Why is Global Warming A Problem?
The ACT Humanist Society (ACTHS) accepts the evidence from over 97% of all practising climate scientists, most other scientists, scientific bodies and credible organisations such as NASA, the United Nations, the Climate Council and many others; that:
Global warming is occurring and is largely caused by human activity, especially the use of fossil fuels. This has been recognised in many reports on climate change, including the comprehensive report released by the United Nations’ Intergovernmental Panel on Climate Change (IPCC) in 2018.
The need to address global warming now is urgent to avoid future catastrophe. Global warming, if left unchecked, is projected to make the Earth uninhabitable for most living things. Before it gets to that stage, it will cause great disruption to our way of life and lead to the deaths of hundreds of millions of people.
Already, the effects of global warming around the world are manifest in record temperatures, more prolonged droughts, more bushfires, more severe weather events, the melting of polar ice, and changes to ecosystems. As global warming becomes more severe it will be harder to reverse its impact on life on Earth.
While many individuals, organisations, cities, states and countries have started to implement strategies to ameliorate or decrease the impact of global warming, much more needs to be done. The IPCC report on global warming says that limiting global warming to 1.5°C by 2030 requires unprecedented global cooperation and commitment as well as economic and social transformation.
Why should Humanists Get Involved?
Humanism advocates the application of science and free inquiry to the problems of human welfare. As Humanists we have a responsibility to help fix problems within human society for the sake of all humanity. Global warming is having and will continue to have a shocking impact on people's lives, therefore we should do what we can to help ameliorate the impact of global warming, not only on people, but all living things.
Humanists recognise that we are on our own and cannot rely on any form of supernatural intervention or on chance to solve our problems. As Humanists we understand our dependence on, and responsibility for, the natural world. Therefore, we should do what we can to help reduce the impact of global warming on the natural environment as we did with reducing the gases destroying the Ozone Layer.
Humanists believe in the fullest possible development of every human being; we support democracy and human rights; and try to offer ethical and rational means of addressing the challenges of our times. The IPCC indicated that limiting global warming will require major changes in our economy and society. Humanists support actions addressing climate change that are consistent with respect for the dignity and welfare of all human beings. There is no need to choose between the planet and humanity in addressing climate change. We need to work to make the best interests of both compatible.
Humanists believe that we should behave ethically for the good of all humanity. The IPCC report shows that even a 1.5°C rise in global temperature is enough to unleash climate mayhem. It is imperative we do what we can to reduce the impact of global warming on people living today. We also have a duty of care to future generations, to protect them from impending catastrophe due to global warming.
Humanism is committed to treating people with respect and compassion. It affirms the worth, dignity and autonomy of individuals. This philosophy places Humanists in an excellent position to undertake interventions that are open, non-judgemental and useful, such as conversations which acknowledge where people are coming from and can suggest an approach to global warming that is more future oriented.
What Can Be Done to Address Global Warming?
Governments, political parties and other organisations need to recognise that global warming is already happening, that it is going to get worse, and if urgent and concerted action is not taken now its impacts on people, the environment, economies and societies will be severe. They need to have a deep understanding of the causes, current impacts and future impacts of global warming based on the best available scientific evidence and the large body of reliable reports and research that are available now.
Governments and political parties, in conjunction with other organisations, need to develop strategies to limit global warming to 1.5°C by 2030 and make a commitment to implementing these strategies, which should include the phasing out of fossil fuels as soon as possible.
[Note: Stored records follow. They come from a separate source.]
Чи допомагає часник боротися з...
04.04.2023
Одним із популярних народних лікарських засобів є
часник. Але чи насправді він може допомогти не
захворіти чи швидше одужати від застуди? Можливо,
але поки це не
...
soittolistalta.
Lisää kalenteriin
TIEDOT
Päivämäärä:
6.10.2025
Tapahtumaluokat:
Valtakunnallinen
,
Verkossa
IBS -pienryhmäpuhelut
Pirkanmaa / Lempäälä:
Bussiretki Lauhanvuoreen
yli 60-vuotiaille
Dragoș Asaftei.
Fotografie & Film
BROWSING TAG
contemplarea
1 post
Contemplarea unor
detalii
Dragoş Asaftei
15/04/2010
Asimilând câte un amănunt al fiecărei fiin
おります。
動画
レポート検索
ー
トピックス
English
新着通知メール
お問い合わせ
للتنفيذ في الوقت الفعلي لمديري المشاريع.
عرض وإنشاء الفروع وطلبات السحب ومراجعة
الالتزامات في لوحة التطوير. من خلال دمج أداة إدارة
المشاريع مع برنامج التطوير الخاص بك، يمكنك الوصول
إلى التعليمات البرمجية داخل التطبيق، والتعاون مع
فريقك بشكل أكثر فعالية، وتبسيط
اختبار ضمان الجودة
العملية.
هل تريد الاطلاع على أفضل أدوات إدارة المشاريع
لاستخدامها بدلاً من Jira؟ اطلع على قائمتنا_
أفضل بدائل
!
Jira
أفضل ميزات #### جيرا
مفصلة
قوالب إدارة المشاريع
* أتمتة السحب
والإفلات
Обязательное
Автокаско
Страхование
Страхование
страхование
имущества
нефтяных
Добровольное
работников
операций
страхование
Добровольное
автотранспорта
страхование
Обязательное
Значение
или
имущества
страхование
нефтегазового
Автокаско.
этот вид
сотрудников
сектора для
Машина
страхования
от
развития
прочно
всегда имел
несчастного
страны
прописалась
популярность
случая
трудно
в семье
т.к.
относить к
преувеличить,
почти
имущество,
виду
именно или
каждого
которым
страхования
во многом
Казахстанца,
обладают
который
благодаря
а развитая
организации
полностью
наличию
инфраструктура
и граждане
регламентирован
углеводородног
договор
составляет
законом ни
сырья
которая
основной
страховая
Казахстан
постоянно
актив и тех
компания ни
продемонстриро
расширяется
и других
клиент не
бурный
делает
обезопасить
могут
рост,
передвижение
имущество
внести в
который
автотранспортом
These strategies should cover how to bring about the transformation of the economy and society necessary to address global warming in a way that maintains a civil society; takes care of the vulnerable; and caters for those people who may be adversely affected by these changes. They should be based on ensuring a satisfactory future for people not yet born rather than short-term political aims.
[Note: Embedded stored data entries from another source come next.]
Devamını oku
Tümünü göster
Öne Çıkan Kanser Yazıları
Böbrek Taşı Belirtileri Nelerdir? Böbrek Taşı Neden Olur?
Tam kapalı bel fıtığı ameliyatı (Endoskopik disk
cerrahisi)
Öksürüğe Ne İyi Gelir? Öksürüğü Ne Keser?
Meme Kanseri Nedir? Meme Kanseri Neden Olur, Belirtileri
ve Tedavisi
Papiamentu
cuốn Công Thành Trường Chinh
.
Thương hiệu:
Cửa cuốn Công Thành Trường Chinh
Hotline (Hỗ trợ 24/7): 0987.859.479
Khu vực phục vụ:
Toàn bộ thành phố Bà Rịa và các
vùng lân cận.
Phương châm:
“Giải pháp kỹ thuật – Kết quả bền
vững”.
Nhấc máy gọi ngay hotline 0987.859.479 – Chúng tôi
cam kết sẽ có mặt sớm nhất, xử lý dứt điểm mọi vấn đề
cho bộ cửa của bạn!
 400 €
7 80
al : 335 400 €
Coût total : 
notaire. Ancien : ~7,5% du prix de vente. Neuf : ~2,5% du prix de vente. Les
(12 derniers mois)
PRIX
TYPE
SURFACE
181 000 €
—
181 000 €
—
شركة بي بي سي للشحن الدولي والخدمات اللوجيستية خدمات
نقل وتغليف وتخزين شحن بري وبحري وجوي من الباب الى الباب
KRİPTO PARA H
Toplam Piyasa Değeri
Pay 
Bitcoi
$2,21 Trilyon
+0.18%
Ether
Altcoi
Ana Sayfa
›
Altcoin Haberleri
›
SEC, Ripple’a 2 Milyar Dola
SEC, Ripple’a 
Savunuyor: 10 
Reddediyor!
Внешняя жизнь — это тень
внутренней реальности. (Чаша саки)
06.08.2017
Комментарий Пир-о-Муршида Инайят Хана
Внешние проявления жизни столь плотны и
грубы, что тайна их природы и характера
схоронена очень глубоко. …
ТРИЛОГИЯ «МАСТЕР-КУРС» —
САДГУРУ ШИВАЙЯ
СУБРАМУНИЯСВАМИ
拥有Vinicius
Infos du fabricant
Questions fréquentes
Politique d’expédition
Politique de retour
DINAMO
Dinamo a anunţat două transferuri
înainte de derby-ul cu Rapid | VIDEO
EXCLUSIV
Organisations that understand the perils of global warming must work together to maximise their effectiveness. They need to win both the hearts and minds of people who are not yet committed to taking action on global warming. They should do this through compassion, open-mindedness and a focus on our common humanity, if they are to help people re-examine their position on this issue. They need to listen to the concerns of such people and recognise that our transformation from a fossil fuel dependent society will involve some difficult challenges.
Individuals can support organisations that are working to ameliorate climate change through membership, donations, volunteering, participating in events and campaigns. They can ensure they are well informed, they can lobby politicians and the media and other organisations to support urgent action to limit global warming to 1.5°C. They can change their own lifestyles to demonstrate a commitment to reducing global warming and they can intervene in a non-judgemental way to counter critics of those who support action on global warming. Through respectful conversations with others, they can provide insights into why urgent action on global warming is so important.
Image: Highest Maximum Temperature, December 2018 - January 2019.